The principal valuer with Sherry FitzGerald put on a show any quick-fire comedian would envy. He’s part gregarious wit, part human weathervane but mostly a hundred-mile-a-minute delivery.
Belturbet was first to the floor, dating from the mid-1800s and still with two strong rooms, the €50,000-valued protected structure sounded more than capable of holding on to its own secrets.
The door to our backs clicks shut.
“You can’t get out now,” he jokes to nervous laughter.
Initially, bids slowly climb, then accelerate, but the Celt knows it was out of its depth early here - as there was not one among us visibly doing so.
When you find yourself turning 180 in the middle of an auction you probably stand out like the prize turkey you are. Obviously, these people are pros.
“Bidmeonsixty, sixty bid, bidmeonsixty, bidmeonsixty... Sixty-ONE!” Tony would go. “Poom! Pow! Bang!” he might as well have been saying to bested competitors, re-thinking the fray.
But then we spot one.
Poker-faced and upping the stakes throughout sits a steely-eyed younger man, right up the front, no place to hide and none wanted, without hesitation he zips return bids like a besuited Roger Federer late for tea. Ladies and gentleman, we have our Bond.

Input data:
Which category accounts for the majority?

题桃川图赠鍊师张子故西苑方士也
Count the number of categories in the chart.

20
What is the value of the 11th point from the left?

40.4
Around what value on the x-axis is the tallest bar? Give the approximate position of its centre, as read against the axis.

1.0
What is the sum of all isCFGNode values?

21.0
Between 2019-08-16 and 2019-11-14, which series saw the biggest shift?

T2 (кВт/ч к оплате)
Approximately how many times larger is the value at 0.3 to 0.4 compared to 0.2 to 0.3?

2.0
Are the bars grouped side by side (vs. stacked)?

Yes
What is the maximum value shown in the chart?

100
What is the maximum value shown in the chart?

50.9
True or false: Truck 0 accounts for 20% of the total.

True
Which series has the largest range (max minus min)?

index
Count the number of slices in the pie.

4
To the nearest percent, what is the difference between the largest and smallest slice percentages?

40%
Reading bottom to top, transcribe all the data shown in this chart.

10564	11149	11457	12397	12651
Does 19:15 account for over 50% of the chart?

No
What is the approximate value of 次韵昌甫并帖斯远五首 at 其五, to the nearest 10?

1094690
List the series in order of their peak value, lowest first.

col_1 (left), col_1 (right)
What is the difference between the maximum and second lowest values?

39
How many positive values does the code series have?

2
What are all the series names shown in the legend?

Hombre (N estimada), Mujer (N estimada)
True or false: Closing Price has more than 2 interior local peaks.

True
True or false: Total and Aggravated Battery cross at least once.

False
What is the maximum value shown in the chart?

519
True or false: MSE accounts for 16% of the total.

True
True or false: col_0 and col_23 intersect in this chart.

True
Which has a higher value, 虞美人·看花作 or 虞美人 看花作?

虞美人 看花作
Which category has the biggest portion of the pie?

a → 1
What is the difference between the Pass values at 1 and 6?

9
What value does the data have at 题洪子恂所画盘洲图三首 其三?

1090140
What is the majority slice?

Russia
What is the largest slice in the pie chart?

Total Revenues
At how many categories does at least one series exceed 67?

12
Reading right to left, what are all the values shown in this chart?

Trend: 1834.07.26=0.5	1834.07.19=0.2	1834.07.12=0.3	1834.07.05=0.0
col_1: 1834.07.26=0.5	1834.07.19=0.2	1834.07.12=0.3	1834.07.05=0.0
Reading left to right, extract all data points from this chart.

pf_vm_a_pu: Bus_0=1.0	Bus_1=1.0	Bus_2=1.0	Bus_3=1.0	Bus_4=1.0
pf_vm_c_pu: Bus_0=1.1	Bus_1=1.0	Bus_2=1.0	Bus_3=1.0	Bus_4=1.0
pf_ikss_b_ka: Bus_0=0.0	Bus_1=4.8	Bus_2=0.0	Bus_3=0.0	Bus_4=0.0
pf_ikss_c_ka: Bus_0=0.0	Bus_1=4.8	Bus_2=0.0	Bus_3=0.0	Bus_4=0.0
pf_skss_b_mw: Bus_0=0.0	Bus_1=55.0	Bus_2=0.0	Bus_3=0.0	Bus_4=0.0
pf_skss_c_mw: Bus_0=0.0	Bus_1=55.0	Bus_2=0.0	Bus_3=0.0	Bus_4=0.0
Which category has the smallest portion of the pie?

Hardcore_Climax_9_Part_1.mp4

Try it:
Please copy everything in the auction passage above from "The principal valuer" down to "a hundred-mile-a-minute delivery.", word for word.

Task result:
The principal valuer with Sherry FitzGerald put on a show any quick-fire comedian would envy. He’s part gregarious wit, part human weathervane but mostly a hundred-mile-a-minute delivery.